▶ [EXERCISE INSTRUCTIONS]:
Begin at the line containing "- rubber band from (592, 515) to (629, 552)" in the data below and go on through the line containing "- rubber band from (645, 534) to (690, 563)", repeating each line exactly; include both ends and no other line.

Photographed scenes with cuboids
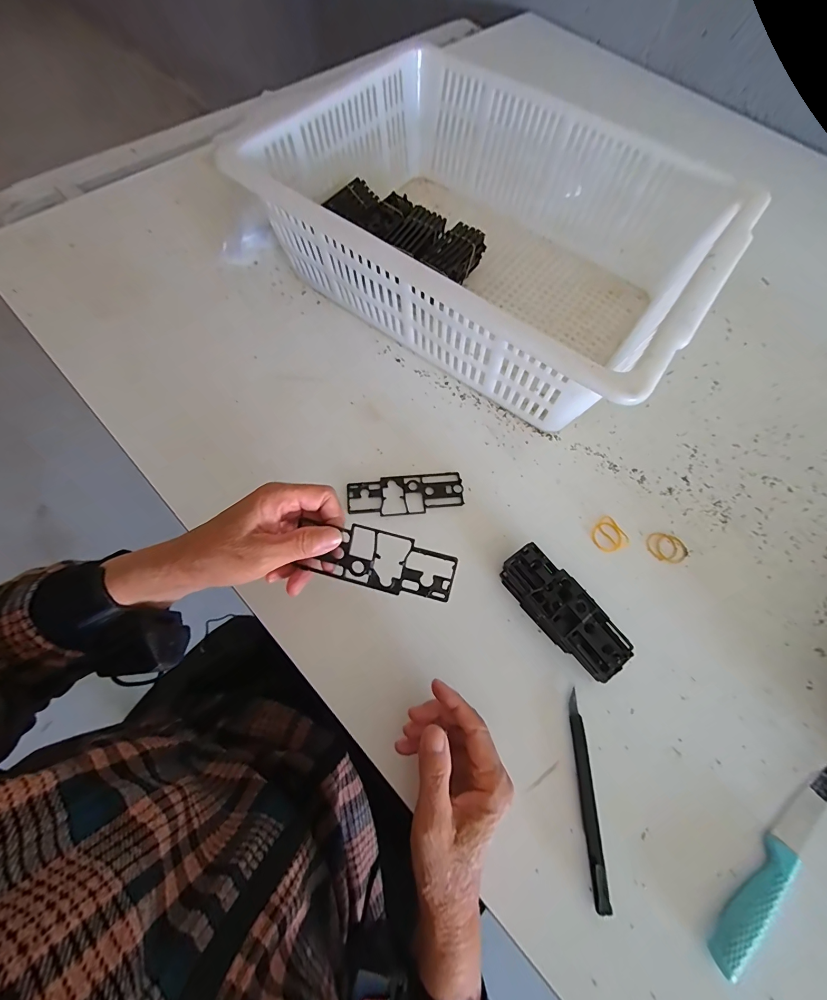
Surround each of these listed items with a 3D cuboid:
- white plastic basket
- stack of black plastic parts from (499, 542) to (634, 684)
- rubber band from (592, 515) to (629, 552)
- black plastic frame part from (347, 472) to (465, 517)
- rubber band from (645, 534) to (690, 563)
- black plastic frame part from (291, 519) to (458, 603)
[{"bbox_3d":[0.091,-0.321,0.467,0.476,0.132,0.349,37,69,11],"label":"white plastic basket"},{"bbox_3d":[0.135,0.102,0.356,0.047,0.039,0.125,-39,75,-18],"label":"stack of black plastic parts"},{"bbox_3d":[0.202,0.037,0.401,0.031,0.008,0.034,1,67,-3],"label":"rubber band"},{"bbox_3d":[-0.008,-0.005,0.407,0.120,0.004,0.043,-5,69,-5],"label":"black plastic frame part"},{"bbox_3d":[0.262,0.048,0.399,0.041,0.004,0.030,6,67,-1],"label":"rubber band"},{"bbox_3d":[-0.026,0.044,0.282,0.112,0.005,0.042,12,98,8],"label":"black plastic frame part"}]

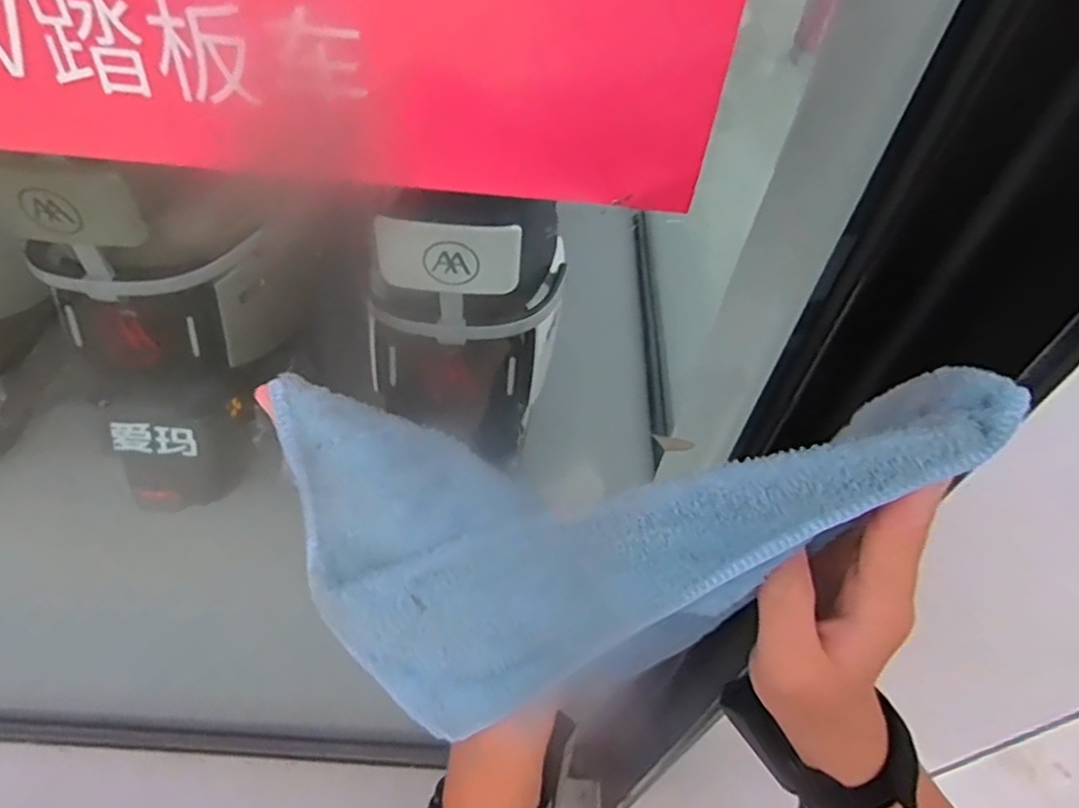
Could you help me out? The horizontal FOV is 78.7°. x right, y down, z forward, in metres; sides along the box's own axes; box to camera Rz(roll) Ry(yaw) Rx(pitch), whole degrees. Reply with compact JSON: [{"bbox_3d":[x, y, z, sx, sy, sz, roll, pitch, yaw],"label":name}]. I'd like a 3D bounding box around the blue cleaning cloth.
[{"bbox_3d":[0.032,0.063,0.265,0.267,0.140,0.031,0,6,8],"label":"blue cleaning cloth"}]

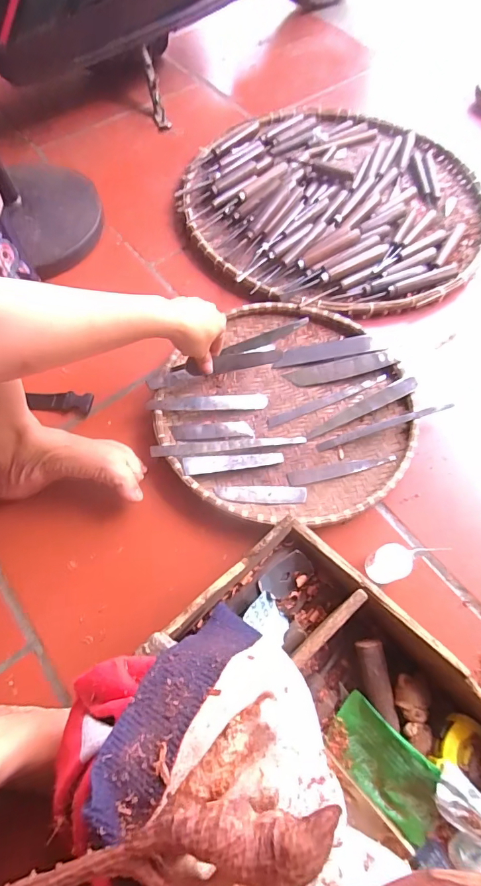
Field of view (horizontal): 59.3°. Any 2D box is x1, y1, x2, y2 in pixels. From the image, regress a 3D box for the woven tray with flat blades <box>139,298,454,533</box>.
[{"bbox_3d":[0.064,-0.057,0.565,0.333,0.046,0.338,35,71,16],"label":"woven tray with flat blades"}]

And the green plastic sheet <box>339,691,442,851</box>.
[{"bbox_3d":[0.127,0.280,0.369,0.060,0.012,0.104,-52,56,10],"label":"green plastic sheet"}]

---

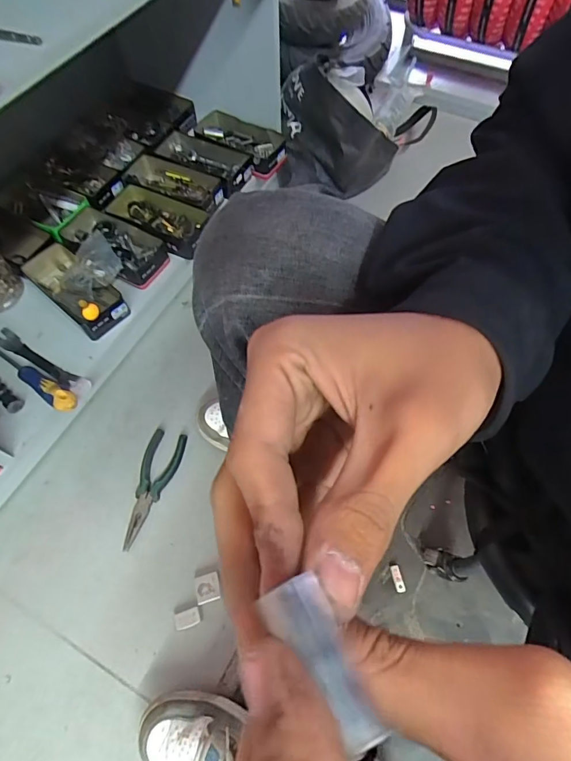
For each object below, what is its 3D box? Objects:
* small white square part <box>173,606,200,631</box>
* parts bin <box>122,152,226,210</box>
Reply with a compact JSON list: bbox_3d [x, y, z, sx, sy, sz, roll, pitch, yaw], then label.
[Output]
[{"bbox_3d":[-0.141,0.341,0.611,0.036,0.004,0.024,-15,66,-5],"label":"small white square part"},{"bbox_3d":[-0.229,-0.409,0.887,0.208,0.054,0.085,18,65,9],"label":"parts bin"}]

▶ [RESPONSE BELOW]:
- rubber band from (592, 515) to (629, 552)
- black plastic frame part from (347, 472) to (465, 517)
- rubber band from (645, 534) to (690, 563)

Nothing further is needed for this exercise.